Exercise objective: Copy the passage on Seattle arts below word for word, from "If you wanted" to "books put together.".

Document segment:
----------
Defining long-term “interest-based” goals like, for instance, attracting first-class talent to make a commitment to Seattle and its orchestra is all very well. Fact is, though, the biggest question for players and management alike is: Where’s the money coming from to jack SSO player compensation back up to competitive levels after more than a decade of stagnating salaries here and skyrocketing salaries elsewhere? With meetings between the Seattle parties scheduled biweekly for the next couple of months, we should soon know if high-minded principle can survive encounter with the ol’ nitty-gritty.

All night long with Dada’s Mama

If you wanted to start a literary argument 50 years ago, you couldn’t do better than to bring up the name of Gertrude Stein. Picasso’s pal, Hemingway’s inspiration, Alice B. Toklas’… autobiographer, she was also a pop culture celebrity, quoted in Time, commissioned by The Saturday Evening Post, parodied in The New Yorker. After her death in 1946, Stein’s reputation plummeted. In the ’60s more people were reading Alice’s Cookbook than all of Gertrude’s books put together.

But the Stein flame never entirely guttered, and thanks to feminist and lesbian studies, her books have recently come back with a roar. Last month the Library of America published two handsome volumes of Stein; next month, purely by coincidence, local Steinheads are celebrating the Mama of Dada with an all-night celebratory Steinathon at the Richard Hugo House on Capitol Hill.

Co-organizers of the event, Niko Vasilakos and Rebecca Brown, have cast their net wide to appeal to all and sundry, not just hard-core Steinites. The festivities begin at 11am April 4 with a matinee reading of Gertie’s charming children’s book The World Is Round, then continue through the afternoon and night with readings and performances from Stein’s poems, plays, prose, and erotica by the likes of Matthew Stadler (whose forthcoming novel is about Gertrude’s nephew, Allan Stein), Emily Warn and Mary Travers, Bret Fetzer, Kristen Kosmas and Kip Fagin, Mary Ewald and John Kazanjian, the Other Sounds and Neuropa, and the inevitable many, many more, including music by the Gardenias and, just maybe, for the truly faithful, Sunday brunch catered by Alice.
----------
Dataset excerpt:
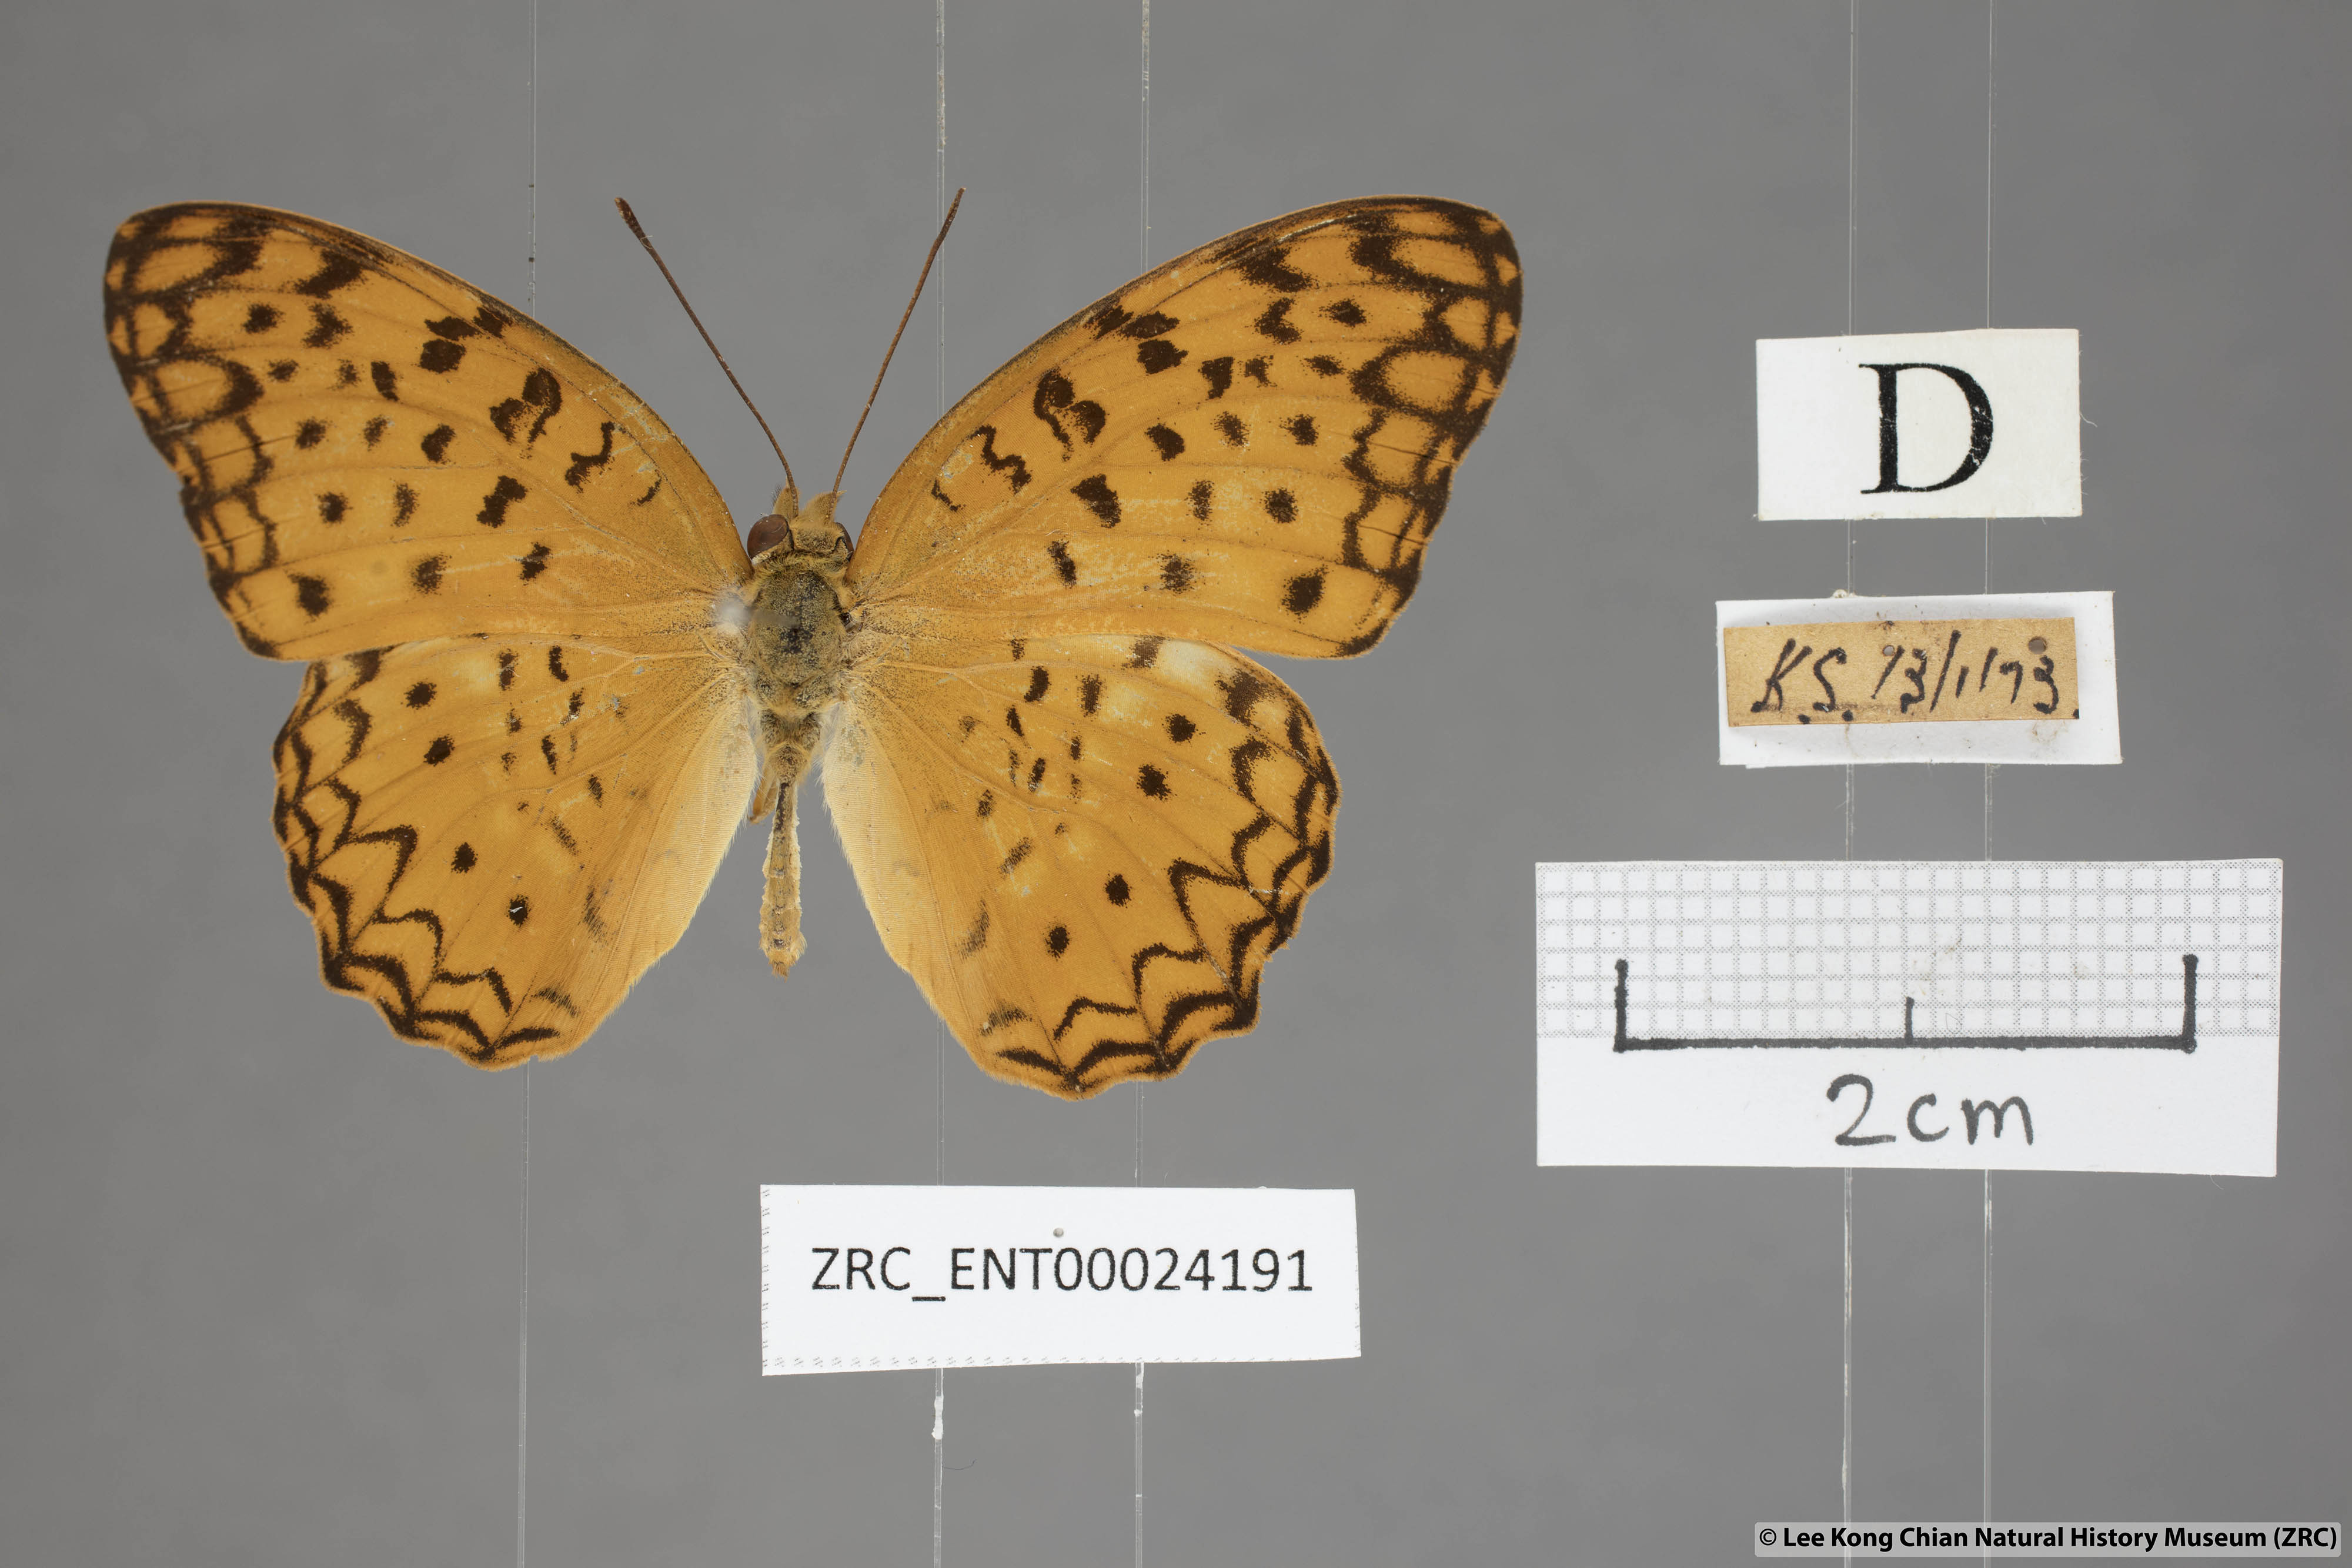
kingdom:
----------
Result of this task:
If you wanted to start a literary argument 50 years ago, you couldn’t do better than to bring up the name of Gertrude Stein. Picasso’s pal, Hemingway’s inspiration, Alice B. Toklas’… autobiographer, she was also a pop culture celebrity, quoted in Time, commissioned by The Saturday Evening Post, parodied in The New Yorker. After her death in 1946, Stein’s reputation plummeted. In the ’60s more people were reading Alice’s Cookbook than all of Gertrude’s books put together.